Rien, sinon que les croquettes pour rongeurs de laboratoires contiennent quelques résidus de pesticides, des traces de métaux lourds quasi ubiquitaires, et des éléments permettant de tracer des OGM dont on sait par ailleurs qu'ils ne présentent aucun risque supplémentaire par rapport à leur contrepartie non-OGM. Tout cela à des niveaux qui n'ont rien de préoccupant.
Et donc :
________________
[2] http://journals.plos.org/plosone/article?id=10.1371/journal.pone.0128429
[3] Ce texte nous paraît très ambigu et admettre les deux traductions ! Nous penchons pour la deuxième version, n'ayant pas vu d'article penchant dans le sens de la conformité, et ayant vu, au contraire, des déclarations minimisant l'importance des points de friction... sans compter la main invisible de Mme Lepage...
[5] http://toutsepassecommesi.cafe-sciences.org/
http://www.hebdo.ch/les-blogs/robinson-rechavi-marc-soci%C3%A9t%C3%A9-le-sens-du-vivant
[6] On en trouvera sur l'excellent Genetic Literacy Project :
Ils sont repris de :
Deux commentaires ont été postés sur le site de Plos One sur la question des données brutes.

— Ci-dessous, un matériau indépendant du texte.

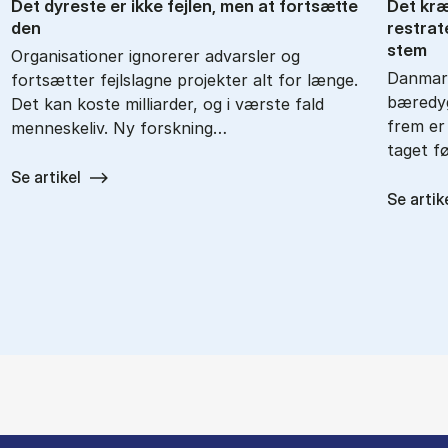
Det dy­re­ste er ikke fejl­en, men at fort­sæt­te
Det kræ­
den
re­stra­t
stem
Organisationer ignorerer advarsler og
Danmark
fortsætter fejlslagne projekter alt for længe.
bæredyg
Det kan koste milliarder, og i værste fald
frem er 
menneskeliv. Ny forskning…
taget f
Se artikel
Se artik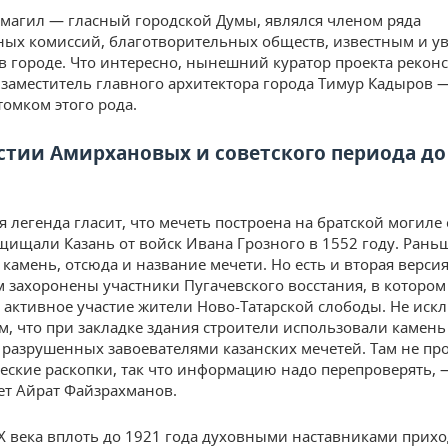
магил — гласный городской Думы, являлся членом ряда
ых комиссий, благотворительных обществ, известным и 
в городе. Что интересно, нынешний куратор проекта рекон
заместитель главного архитектора города Тимур Кадыров —
омком этого рода.
стии Амирхановых и советского периода д
 легенда гласит, что мечеть построена на братской могиле 
щищали Казань от войск Ивана Грозного в 1552 году. Раньш
 камень, отсюда и название мечети. Но есть и вторая версия
м захоронены участники Пугачевского восстания, в котором
активное участие жители Ново-Татарской слободы. Не иск
ом, что при закладке здания строители использовали камень
 разрушенных завоевателями казанских мечетей. Там не п
еские раскопки, так что информацию надо перепроверять, 
ет Айрат Файзрахманов.
IX века вплоть до 1921 года духовными наставниками прих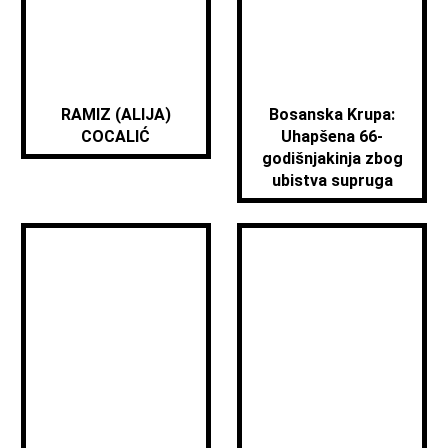
RAMIZ (ALIJA)
Bosanska Krupa:
COCALIĆ
Uhapšena 66-
godišnjakinja zbog
ubistva supruga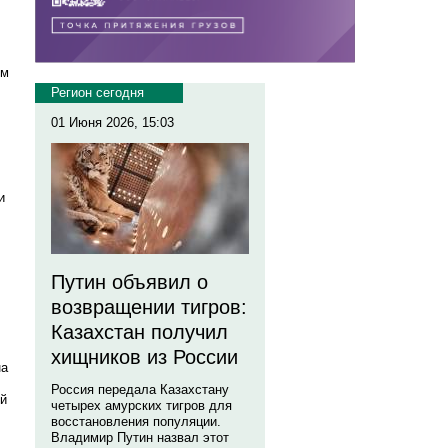
ем
Регион сегодня
01 Июня 2026, 15:03
и
Путин объявил о
возвращении тигров:
Казахстан получил
хищников из России
на
Россия передала Казахстану
ый
четырех амурских тигров для
восстановления популяции.
Владимир Путин назвал этот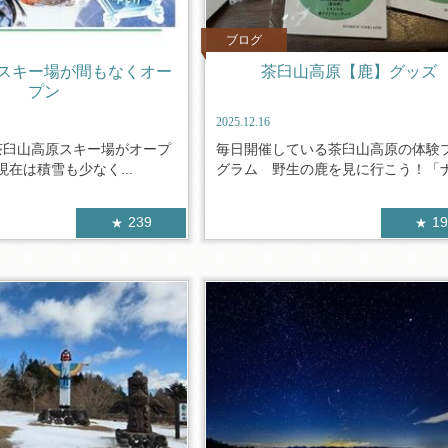
ブログ
スキー場が間もなくオー
茶臼山高原【鹿】グッズ
プン
2025.12.16
）茶臼山高原スキー場がオープ
毎日開催している茶臼山高原の体験
在は積雪も少なく...
グラム 野生の鹿を見に行こう！「ナイ
239
1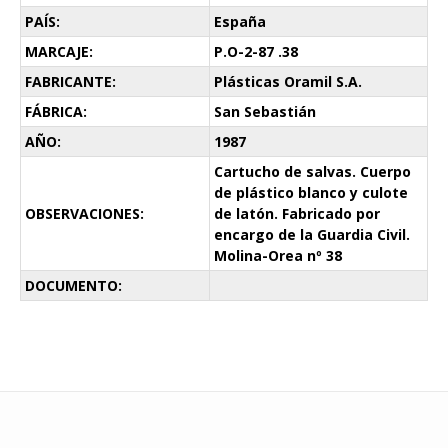
PAÍS:
España
MARCAJE:
P.O-2-87 .38
FABRICANTE:
Plásticas Oramil S.A.
FÁBRICA:
San Sebastián
AÑO:
1987
Cartucho de salvas. Cuerpo
de plástico blanco y culote
OBSERVACIONES:
de latón. Fabricado por
encargo de la Guardia Civil.
Molina-Orea nº 38
DOCUMENTO: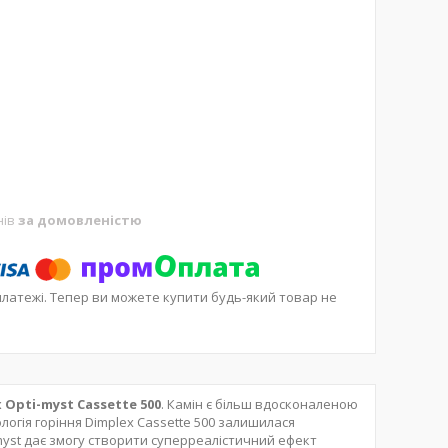
нів
за домовленістю
платежі. Тепер ви можете купити будь-який товар не
 Opti-myst Cassette 500
. Камін є більш вдосконаленою
огія горіння Dimplex Cassette 500 залишилася
myst дає змогу створити суперреалістичний ефект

Voici celui de M. Bill Price, statisticien, Université de l'Idaho :
« ...l'article ne contient pas de "données brutes" comme prescrit par les directives de Plos One pour la soumission d'articles. Dans l'article, les auteurs affirment : "L'échantillonnage en trois exemplaires a été précisément réalisé selon les directives 2002/63/CE" ; et: "les résidus de 262 pesticides (voir le tableau 1 pour la liste détaillée) ont été mesurés une fois par échantillon..." Pourtant, les données supplémentaires ne contiennent pas de valeurs en triple par échantillon, seulement ce qui semble être des informations sommaires.
« Comme les auteurs laissent entendre que leur travail remet en question tous les essais sur animaux, passés et futurs, fondés sur une alimentation contrôlée, il est de la plus haute importance qu'ils produisent les données brutes du niveau de base concernant toutes les réponses, de sorte que la communauté scientifique puisse évaluer de manière approfondie le travail. J'ose espérer qu'ils le feront rapidement. »
Cela rappelle furieusement le tintamarre sur les données brutes de la fameuse étude sur les rats : non publiées et non mises à la disposition de l'ANSES.